*Work to be completed*.
Turn the lines of the listing below, from the line with "Count the number of slices in the pie." up to and including the line with "Where is the", into a numbered list, leaving out blank lines and pictures.

*Supplied data*.
__________
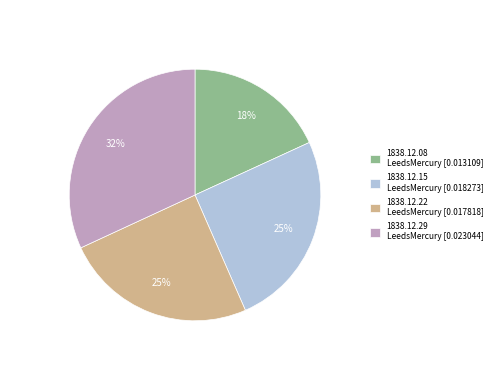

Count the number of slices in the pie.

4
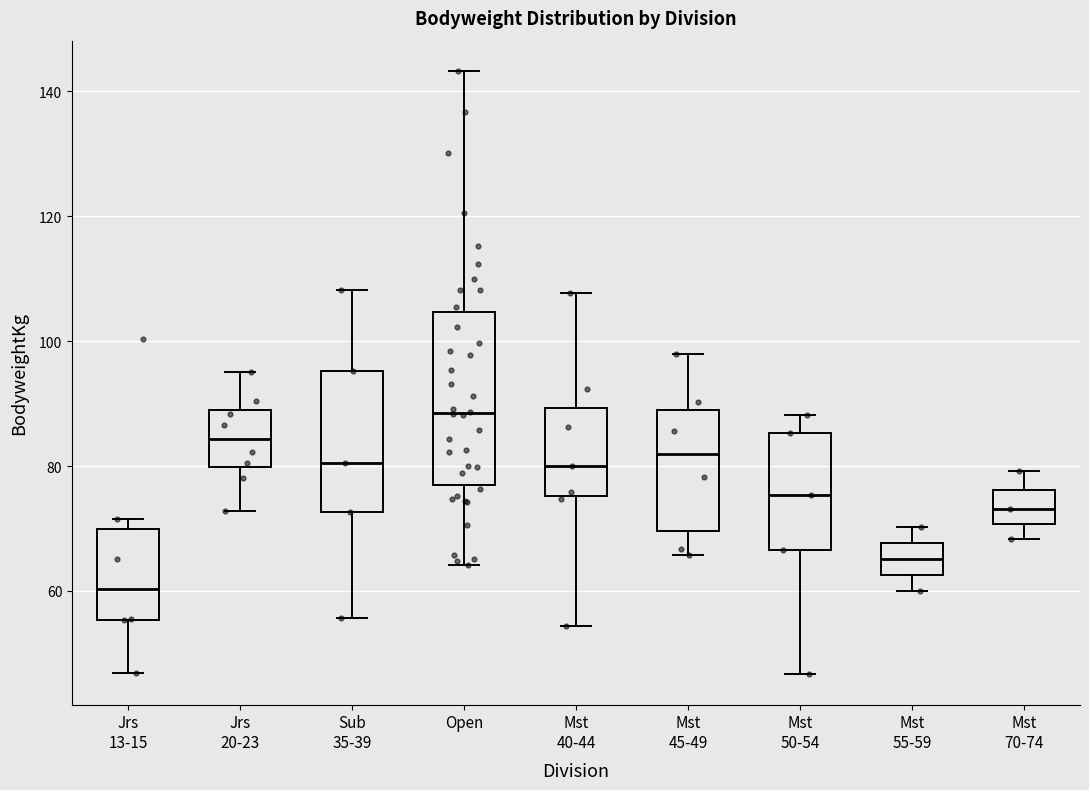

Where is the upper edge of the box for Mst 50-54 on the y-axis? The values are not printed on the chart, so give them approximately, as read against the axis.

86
__________
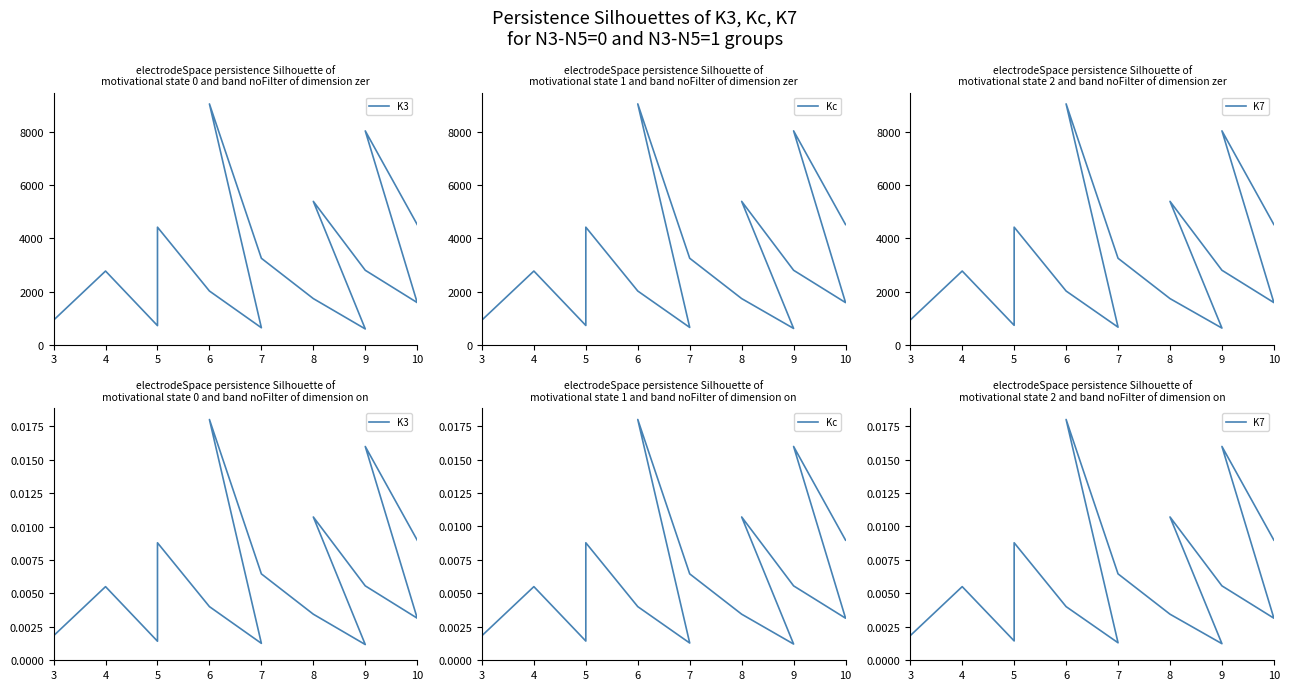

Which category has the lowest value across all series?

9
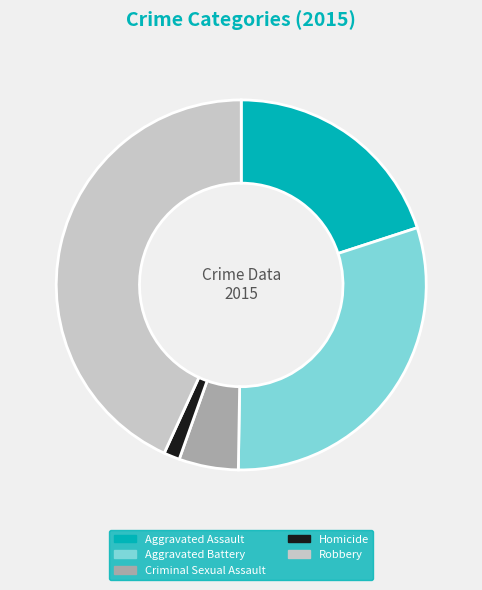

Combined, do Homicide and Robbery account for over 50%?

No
__________
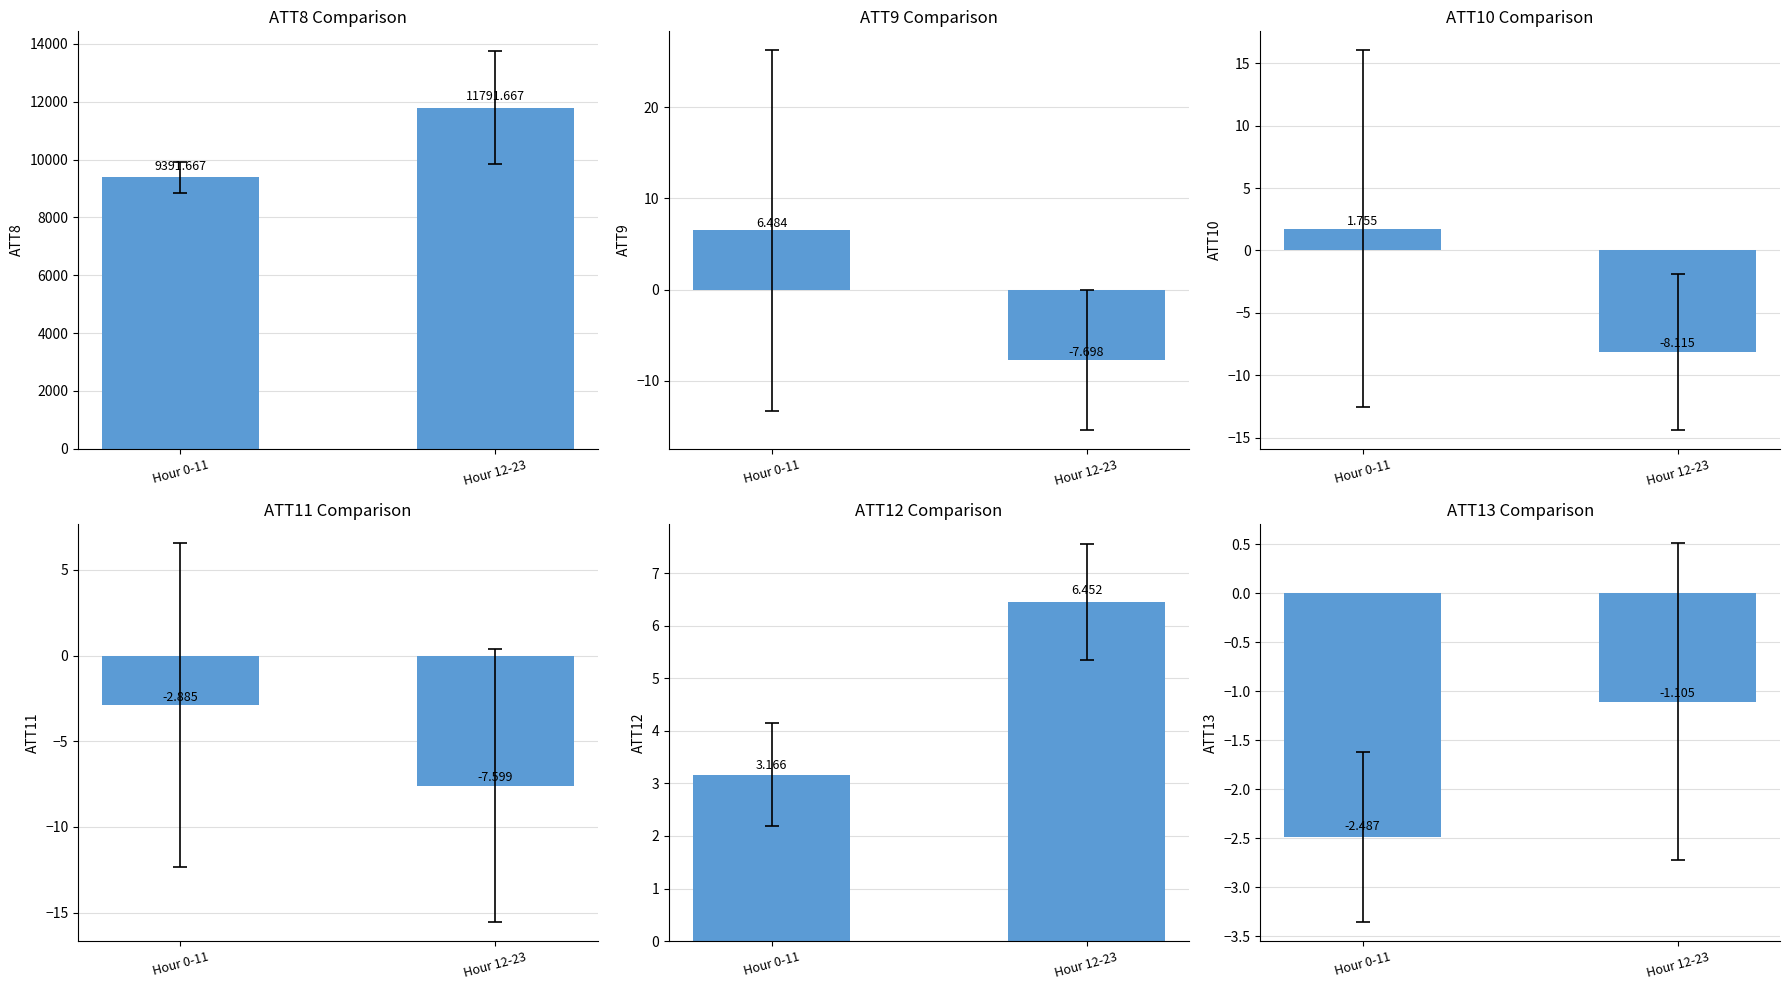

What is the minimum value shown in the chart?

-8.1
__________
*Result for this exercise*.
1. Count the number of slices in the pie.
2. 4
3. Where is the upper edge of the box for Mst 50-54 on the y-axis? The values are not printed on the chart, so give them approximately, as read against the axis.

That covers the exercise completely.